Testo di partenza >>
....................

Il cinema di Francesco Rosi

rassegna di cinema | l’Asilo | 19 marzo – 9 aprile

fare cinema significa contrarre un impegno morale
con la propria coscienza e con gli spettatori
– F. Rosi (Napoli, 1922 – Roma, 2015)

#1 giovedì 19 marzo h 21
Marcello Anselmo e Marcello Sannino introducono
I magliari
di Francesco Rosi
Italia, Francia 1959 (121 min, b/n)

#2 giovedì 26 marzo h 21
Francesco Saponaro e Alberto Castellano introducono
Il caso Mattei
di Francesco Rosi
Italia 1972 (110 min, colore)

#3 giovedì 2 aprile h 21
Maurizio Braucci introduce
Salvatore Giuliano
di Francesco Rosi
Italia 1962 (118 min, b/n)

#4 giovedì 9 aprile h 21
Leonardo Di Costanzo introduce
Uomini contro
di Francesco Rosi
Italia, Jugoslavia 1970 (101 min, colore)

....................

Materiale archiviato >>
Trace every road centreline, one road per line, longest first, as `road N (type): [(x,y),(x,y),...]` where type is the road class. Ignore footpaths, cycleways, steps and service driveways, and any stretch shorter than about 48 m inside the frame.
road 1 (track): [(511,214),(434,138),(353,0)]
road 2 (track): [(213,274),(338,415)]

....................

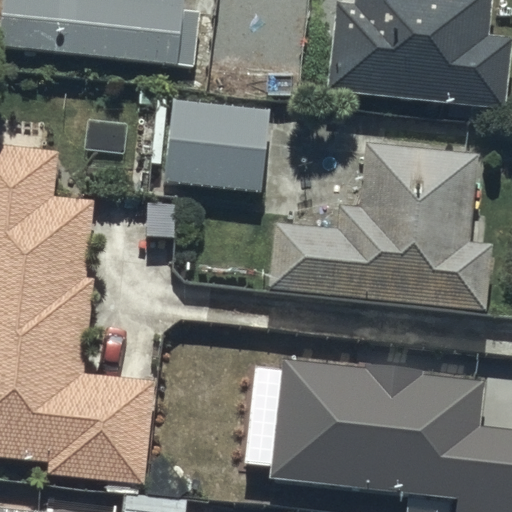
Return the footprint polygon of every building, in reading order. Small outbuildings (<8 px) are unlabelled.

....................

Consegne >>
1. Elenca i titoli di tutti i film in calendario nel programma della rassegna su Francesco Rosi.
2. Ricopia dal programma della rassegna il passo che inizia con "#1 giovedì 19" e termina con "(110 min, colore)".
Il materiale archiviato è distinto dal programma della rassegna.

Risposte all'esercizio >>
1.
I magliari
Il caso Mattei
Salvatore Giuliano
Uomini contro

2.
#1 giovedì 19 marzo h 21
Marcello Anselmo e Marcello Sannino introducono
I magliari
di Francesco Rosi
Italia, Francia 1959 (121 min, b/n)

#2 giovedì 26 marzo h 21
Francesco Saponaro e Alberto Castellano introducono
Il caso Mattei
di Francesco Rosi
Italia 1972 (110 min, colore)